Crude oil prices continued its downward trend on Wednesday, deepening losses from the previous session as investors digested the International Energy Agency’s (IEA) warning of a looming supply surplus in 2026.
The combination of weak demand growth and rising output among OPEC+ and non-OPEC producers is fueling renewed pessimism in the energy markets.
At 07:40 AM WAT, Brent crude futures dropped 9 cents, or 0.14%, to $62.30 a barrel, while U.S. West Texas Intermediate (WTI) edged lower by 3 cents, or 0.05%, to $58.67 a barrel.
Both benchmarks had already fallen to five-month lows in the previous trading session, reflecting growing anxiety about oversupply and slowing global demand.
The IEA said on Tuesday that the global oil market could face a surplus of up to four million barrels per day in 2026, exceeding earlier forecasts.
The agency attributed this to an expected increase in production from OPEC+ members and rival producers, coupled with sluggish consumption growth, signaling the potential for prolonged downward pressure on crude prices.
This updated outlook follows months of mixed signals from major oil producers attempting to balance market share with revenue needs. A growing glut could weigh heavily on oil-dependent economies, especially those reliant on high prices to sustain fiscal spending.
Investor sentiment was further dampened by escalating U.S.-China trade tensions, which threaten to curb industrial activity and energy demand.
Both countries recently imposed additional port fees on ships carrying cargo between them, increasing transportation costs and disrupting freight flows.
The standoff deepened last week after China expanded rare earth export controls, prompting U.S. President Donald Trump to threaten 100% tariffs on Chinese goods and new restrictions on software exports starting November 1.

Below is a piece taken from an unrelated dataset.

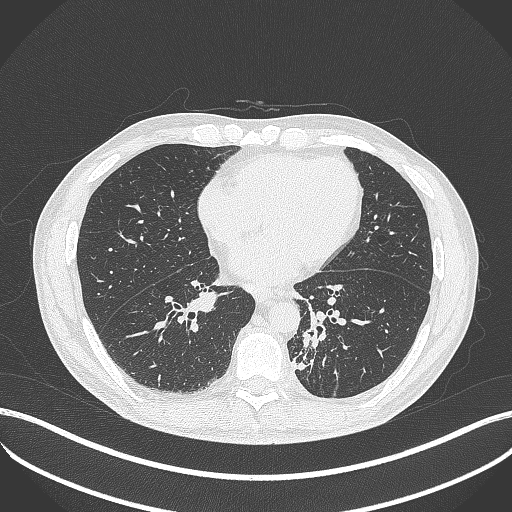
Chest CT, one axial slice. Reconstruction kernel B70f. 120 kVp. Lung window (W 1500 / L -600 HU). 512 × 512 image matrix, field of view 400 × 400 mm. Male patient, age 72 years. Case-level facts recorded for this patient, not image findings: clinical TNM (as recorded): T2b N0 M1.
Structures marked on this image (rectangle marked by the reading radiologist):
- lung tumour (recorded histology: adenocarcinoma): bounding box (x1, y1, x2, y2) in pixels: (293, 331, 325, 375)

These developments have raised concerns that global trade and manufacturing activity could contract, dragging oil demand down with it.
Traders are now watching U.S. inventory data for clues about short-term demand trends. A preliminary Reuters poll of six analysts forecasts a 200,000-barrel rise in U.S. crude inventories for the week ending October 10, while gasoline and distillate stocks are expected to have declined.
The anticipated rise in crude stockpiles, combined with the IEA’s surplus warning, underscores a market caught between ample supply and uncertain demand, a dynamic that could keep prices under pressure in the coming weeks.